• **Selected excerpt**:
Segment Open
Another improvement over current state benchmarks, people involved in the initiative said, is that the proposed standards are what educators call vertically aligned, meaning that material students are to learn in early years builds a foundation for what is to come in the next grade.
Addressing one area of controversy about the standards, Dane Linn, who leads the work for the NGA, said that the two groups, NGA and CCSSO, do not plan to craft a national curriculum or assessments for the standards. Instead, he said, the groups might play “a catalyzing role” by helping coordinate the efforts of publishers, education organizations, school districts, or groups of teachers, for instance, to do that work.
The completion of the public draft sparked a repeat of earlier criticism from some quarters that the common standards demand skills such as critical thinking without the underlying subject-matter knowledge required to learn those skills.
Jim Stergios, the executive director of the Pioneer Institute, a Boston-based research and advocacy group, said the common standards are “skills-based standards without any real content to speak of.” He said he is worried that Massachusetts’ own standards will be “dumbed down” if the state adopts the common standards.
But Richard Long, the director of government relations for the International Reading Association, commended the draft for its potential to serve as a “cornerstone” of improvement in U.S. education. Too much focus on subject-matter knowledge in standards, he said, risks turning schooling into a mechanical use of facts, rather than a process of learning how to apply key skills to varying sets of facts.
Segment Closed
• **Problem to work on**:
Please answer these questions using the passage on the proposed common standards.
1. Who leads the work for the NGA?
2. In which city is the Pioneer Institute based?
3. What position does Richard Long hold at the International Reading Association?

Stored records
Segment Open
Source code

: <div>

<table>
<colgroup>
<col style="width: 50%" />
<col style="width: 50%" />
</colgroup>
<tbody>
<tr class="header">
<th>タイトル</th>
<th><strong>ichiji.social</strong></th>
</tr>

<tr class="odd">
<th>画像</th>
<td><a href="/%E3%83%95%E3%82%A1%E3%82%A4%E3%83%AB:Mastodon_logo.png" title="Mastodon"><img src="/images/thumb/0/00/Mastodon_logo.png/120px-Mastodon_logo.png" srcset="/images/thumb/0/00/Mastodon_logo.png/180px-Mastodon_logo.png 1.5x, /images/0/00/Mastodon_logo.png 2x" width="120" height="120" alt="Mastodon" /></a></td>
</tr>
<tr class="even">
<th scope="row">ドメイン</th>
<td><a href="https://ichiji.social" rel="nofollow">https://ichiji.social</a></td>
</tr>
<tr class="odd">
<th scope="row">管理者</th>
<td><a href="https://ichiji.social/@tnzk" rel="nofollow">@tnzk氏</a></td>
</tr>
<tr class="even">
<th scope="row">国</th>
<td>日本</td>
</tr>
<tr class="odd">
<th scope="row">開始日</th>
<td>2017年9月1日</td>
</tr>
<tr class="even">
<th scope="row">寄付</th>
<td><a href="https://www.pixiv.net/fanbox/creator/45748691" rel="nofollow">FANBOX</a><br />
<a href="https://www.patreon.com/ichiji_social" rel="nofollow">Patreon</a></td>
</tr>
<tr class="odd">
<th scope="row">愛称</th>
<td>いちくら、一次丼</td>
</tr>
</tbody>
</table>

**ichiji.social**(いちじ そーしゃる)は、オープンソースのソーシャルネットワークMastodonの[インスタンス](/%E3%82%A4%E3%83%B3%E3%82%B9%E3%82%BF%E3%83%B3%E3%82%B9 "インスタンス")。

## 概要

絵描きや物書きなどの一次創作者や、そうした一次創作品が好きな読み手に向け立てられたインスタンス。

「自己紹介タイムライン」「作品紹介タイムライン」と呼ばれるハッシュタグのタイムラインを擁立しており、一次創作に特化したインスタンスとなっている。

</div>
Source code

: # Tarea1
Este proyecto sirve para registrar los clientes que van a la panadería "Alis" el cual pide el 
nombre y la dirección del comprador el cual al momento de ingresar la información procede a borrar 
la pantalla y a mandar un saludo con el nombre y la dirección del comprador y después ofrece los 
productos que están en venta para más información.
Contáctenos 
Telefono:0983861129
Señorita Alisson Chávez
Segment Closed
• **Reply to the task**:
1. Dane Linn
2. Boston
3. Director of government relations